Typically, Cortex-M3 microcontrollers from leading suppliers STMicroelectronics and Luminary Micro run at or below 50MHz, although ST also has a 72MHz device.
NXP first licensed the ARM Cortex-M3 in February this year. This chip is based on revision 2 of the Cortex-M3 core, which includes power control with a wake-up interrupt controller that is intended to make entry into and exit from low power sleep states more efficient.
“LPC1700 is the fastest Cortex-M3 microcontrollers available, and has been designed for customers requiring simultaneous high bandwidth data streams from Ethernet, USB and CAN,” said Geoff Lees, v-p and general manager, microcontroller product line, NXP Semiconductors.
Features include support for communication peripherals including 10/100 Ethernet, USB On-The-Go/Host/Device and two CAN interfaces, all of which can operate simultaneously and without bus contention.
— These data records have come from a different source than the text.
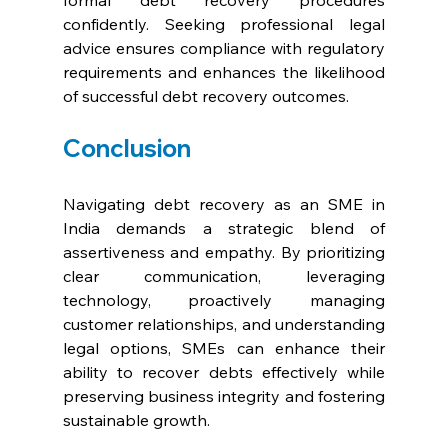
formal debt recovery procedures 
confidently. Seeking professional legal 
advice ensures compliance with regulatory 
requirements and enhances the likelihood 
of successful debt recovery outcomes.
Conclusion
Navigating debt recovery as an SME in 
India demands a strategic blend of 
assertiveness and empathy. By prioritizing 
clear communication, leveraging 
technology, proactively managing 
customer relationships, and understanding 
legal options, SMEs can enhance their 
ability to recover debts effectively while 
preserving business integrity and fostering 
sustainable growth.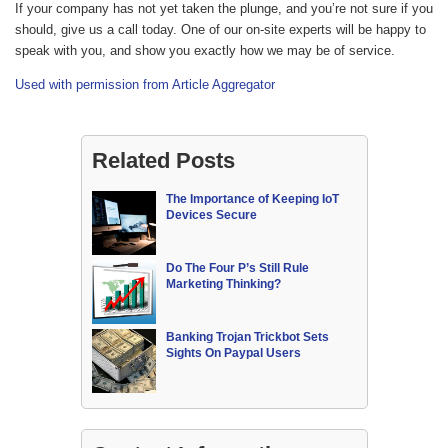
If your company has not yet taken the plunge, and you’re not sure if you
should, give us a call today. One of our on-site experts will be happy to
speak with you, and show you exactly how we may be of service.
Used with permission from Article Aggregator
Related Posts
The Importance of Keeping IoT
Devices Secure
Do The Four P’s Still Rule
Marketing Thinking?
Banking Trojan Trickbot Sets
Sights On Paypal Users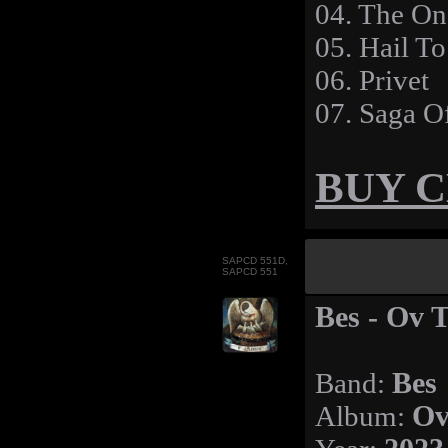
04. The On
05. Hail T
06. Privet
07. Saga O
BUY 
SAPCD 551D,
SAPCD 551
Bes - Ov 
Band:
Bes
Album:
Ov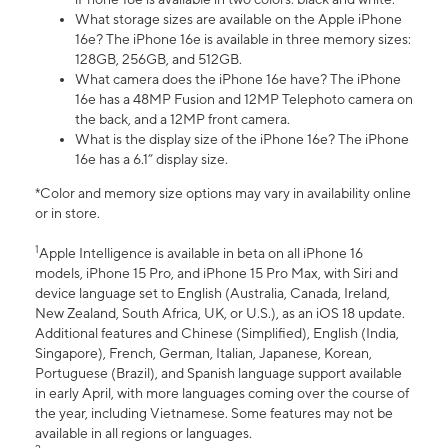
What storage sizes are available on the Apple iPhone
16e? The iPhone 16e is available in three memory sizes:
128GB, 256GB, and 512GB.
What camera does the iPhone 16e have? The iPhone
16e has a 48MP Fusion and 12MP Telephoto camera on
the back, and a 12MP front camera.
What is the display size of the iPhone 16e? The iPhone
16e has a 6.1” display size.
*Color and memory size options may vary in availability online
or in store.
1
Apple Intelligence is available in beta on all iPhone 16
models, iPhone 15 Pro, and iPhone 15 Pro Max, with Siri and
device language set to English (Australia, Canada, Ireland,
New Zealand, South Africa, UK, or U.S.), as an iOS 18 update.
Additional features and Chinese (Simplified), English (India,
Singapore), French, German, Italian, Japanese, Korean,
Portuguese (Brazil), and Spanish language support available
in early April, with more languages coming over the course of
the year, including Vietnamese. Some features may not be
available in all regions or languages.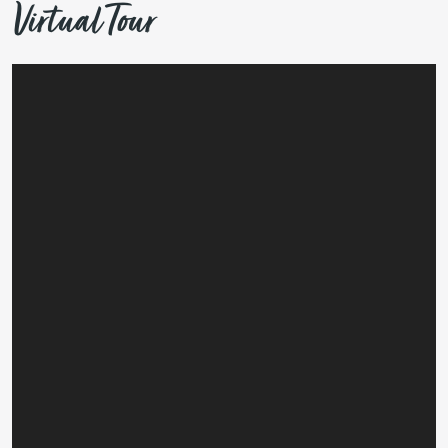
Virtual Tour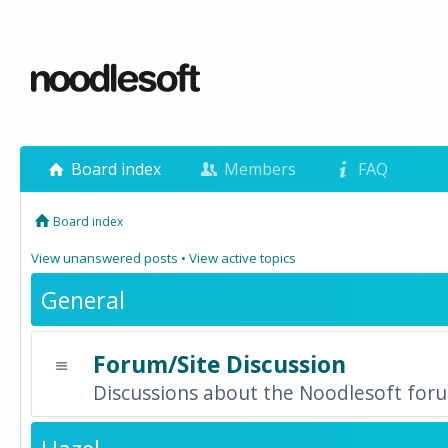
Board index
Members
FAQ
Board index
View unanswered posts
•
View active topics
General
Forum/Site Discussion
Discussions about the Noodlesoft forum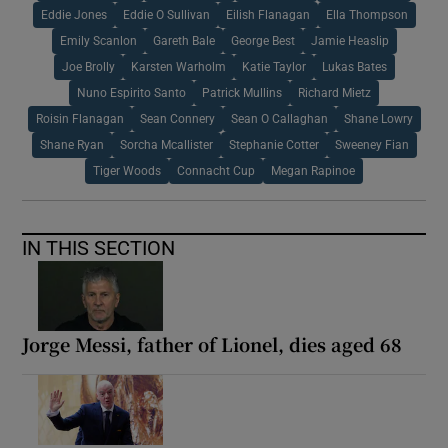
Eddie Jones
Eddie O Sullivan
Eilish Flanagan
Ella Thompson
Emily Scanlon
Gareth Bale
George Best
Jamie Heaslip
Joe Brolly
Karsten Warholm
Katie Taylor
Lukas Bates
Nuno Espirito Santo
Patrick Mullins
Richard Mietz
Roisin Flanagan
Sean Connery
Sean O Callaghan
Shane Lowry
Shane Ryan
Sorcha Mcallister
Stephanie Cotter
Sweeney Fian
Tiger Woods
Connacht Cup
Megan Rapinoe
IN THIS SECTION
Jorge Messi, father of Lionel, dies aged 68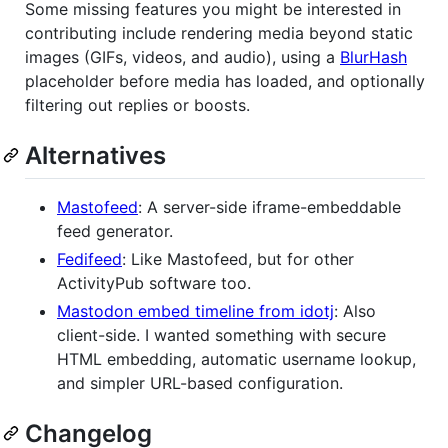
Some missing features you might be interested in
contributing include rendering media beyond static
images (GIFs, videos, and audio), using a
BlurHash
placeholder before media has loaded, and optionally
filtering out replies or boosts.
Alternatives
Mastofeed
: A server-side iframe-embeddable
feed generator.
Fedifeed
: Like Mastofeed, but for other
ActivityPub software too.
Mastodon embed timeline from idotj
: Also
client-side. I wanted something with secure
HTML embedding, automatic username lookup,
and simpler URL-based configuration.
Changelog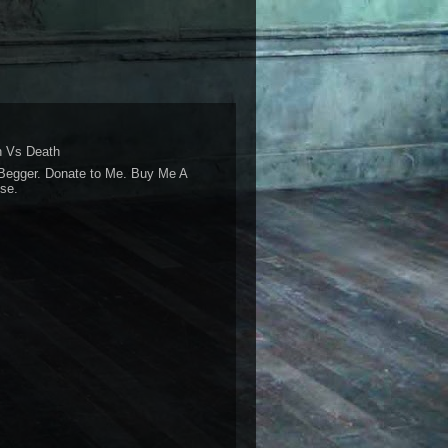
 Vs Death
Begger. Donate to Me. Buy Me A
se.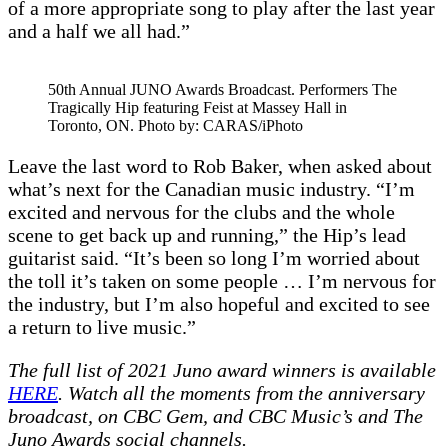
of a more appropriate song to play after the last year
and a half we all had.”
50th Annual JUNO Awards Broadcast. Performers The
Tragically Hip featuring Feist at Massey Hall in
Toronto, ON. Photo by: CARAS/iPhoto
Leave the last word to Rob Baker, when asked about
what’s next for the Canadian music industry. “I’m
excited and nervous for the clubs and the whole
scene to get back up and running,” the Hip’s lead
guitarist said. “It’s been so long I’m worried about
the toll it’s taken on some people … I’m nervous for
the industry, but I’m also hopeful and excited to see
a return to live music.”
The full list of 2021 Juno award winners is available
HERE
. Watch all the moments from the anniversary
broadcast, on CBC Gem, and CBC Music’s and The
Juno Awards social channels.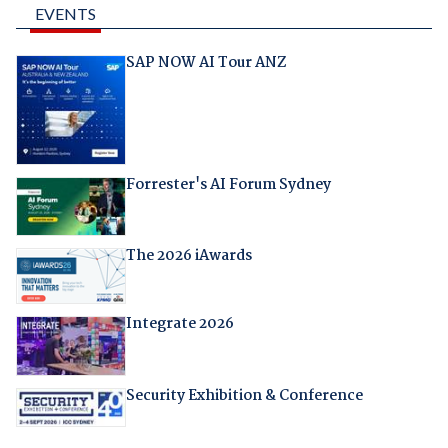
EVENTS
SAP NOW AI Tour ANZ
Forrester's AI Forum Sydney
The 2026 iAwards
Integrate 2026
Security Exhibition & Conference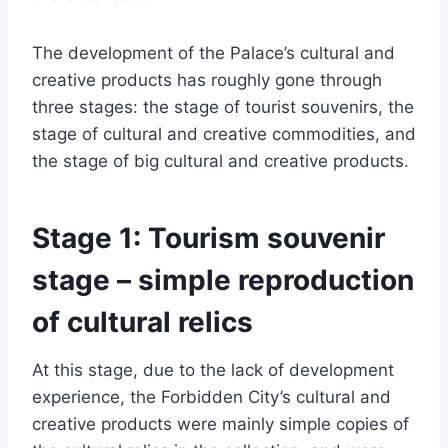
The development of the Palace’s cultural and
creative products has roughly gone through
three stages: the stage of tourist souvenirs, the
stage of cultural and creative commodities, and
the stage of big cultural and creative products.
Stage 1: Tourism souvenir
stage – simple reproduction
of cultural relics
At this stage, due to the lack of development
experience, the Forbidden City’s cultural and
creative products were mainly simple copies of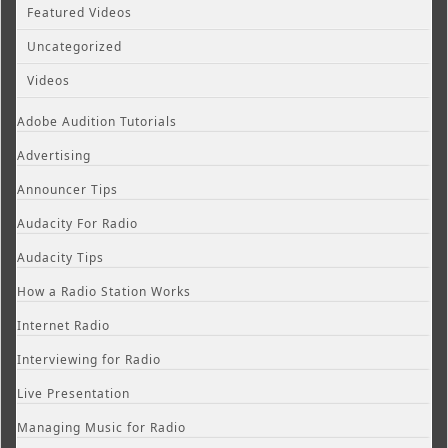
Featured Videos
Uncategorized
Videos
Adobe Audition Tutorials
Advertising
Announcer Tips
Audacity For Radio
Audacity Tips
How a Radio Station Works
Internet Radio
Interviewing for Radio
Live Presentation
Managing Music for Radio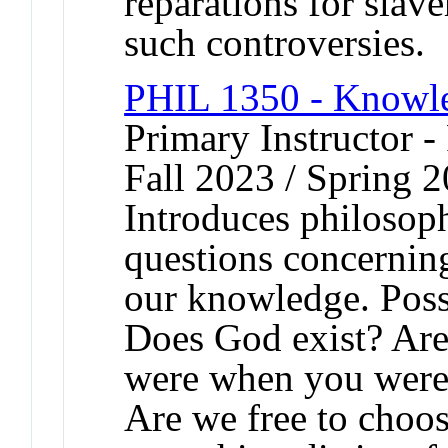
reparations for slave
such controversies.
PHIL 1350 - Knowle
Primary Instructor -
Fall 2023 / Spring 2
Introduces philosop
questions concerning
our knowledge. Poss
Does God exist? Are
were when you were 
Are we free to choos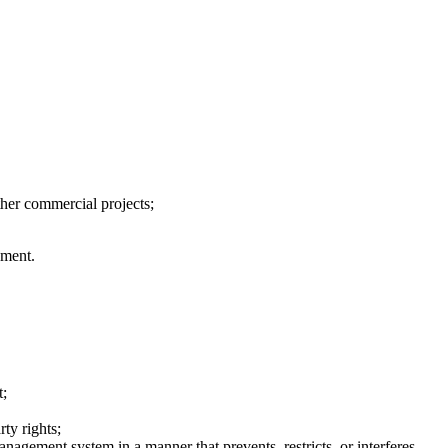
ther commercial projects;
ement.
t;
rty rights;
anagement system in a manner that prevents, restricts, or interferes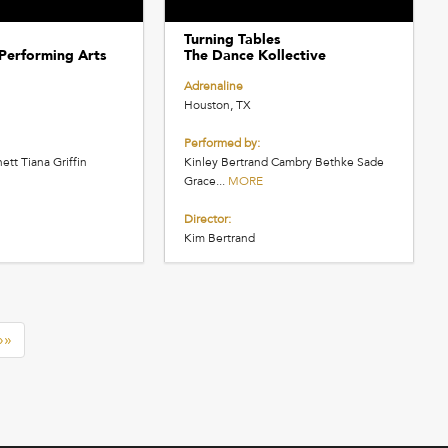
Turning Tables
Performing Arts
The Dance Kollective
Adrenaline
Houston, TX
Performed by:
ett Tiana Griffin
Kinley Bertrand Cambry Bethke Sade
Grace...
MORE
Director:
Kim Bertrand
»»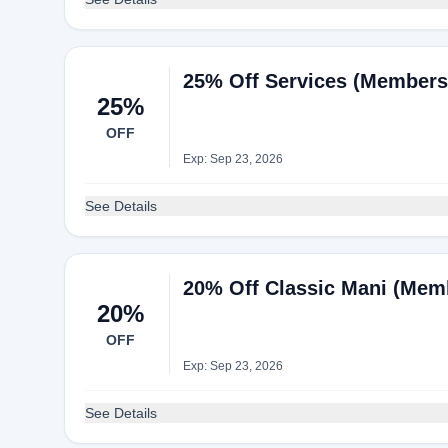
25% Off Services (Members 
25%
OFF
Exp: Sep 23, 2026
See Details
20% Off Classic Mani (Memb
20%
OFF
Exp: Sep 23, 2026
See Details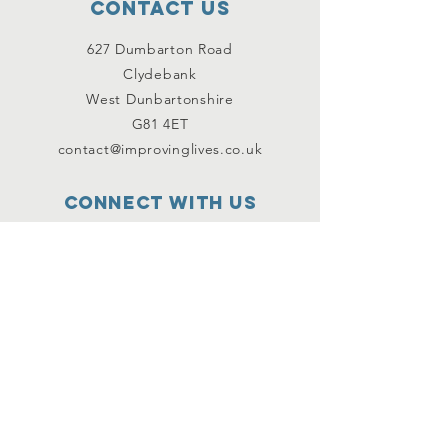
Contact Us
627 Dumbarton Road
Clydebank
West Dunbartonshire
G81 4ET
contact@improvinglives.co.uk
Connect with us
Facebook
Instagram
Twitter
SUBSCRIBE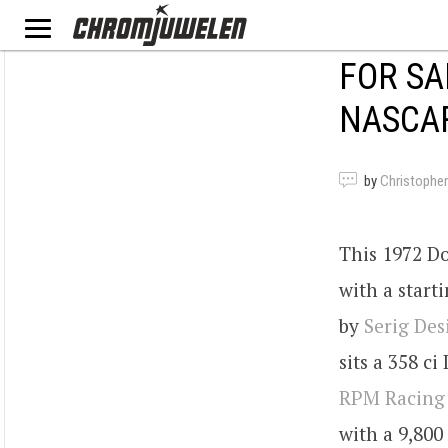
FOR SA
NASCA
by
Christopher
This 1972 Do
with a start
by
Serig Des
sits a 358 c
RPM Racing
with a 9,800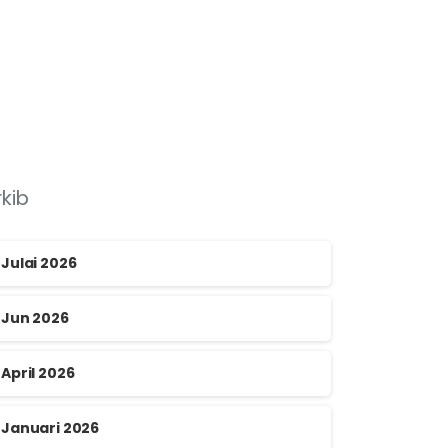
rkib
Julai 2026
Jun 2026
April 2026
Januari 2026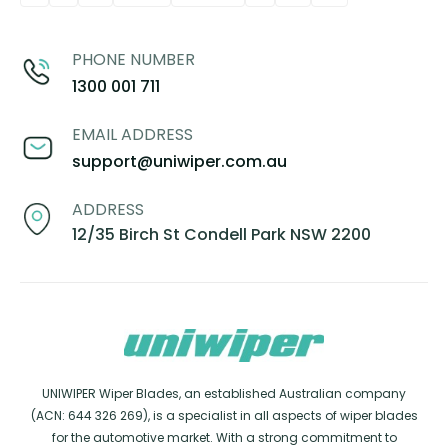
PHONE NUMBER
1300 001 711
EMAIL ADDRESS
support@uniwiper.com.au
ADDRESS
12/35 Birch St Condell Park NSW 2200
UNIWIPER Wiper Blades, an established Australian company
(ACN: 644 326 269), is a specialist in all aspects of wiper blades
for the automotive market. With a strong commitment to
On-chip there is a true 12-bit analogue-to-digital converter (ADC) and a 10-bit digital-to-analogue converter (DAC) as well as the faster (1Mbit/s) I²C bus, four UARTs, three SPI/SSP buses and an I²S bus.
The MCU is pin-to-pin compatible with the ARM7-based LPC2300 microcontroller series.
Development support includes tools form Keil, IAR Systems, Hitex Development Tools and Embedded Artists. Code Red Technologies will offer support for the LPC1700 in their Eclipse-based Red Suite software development platform.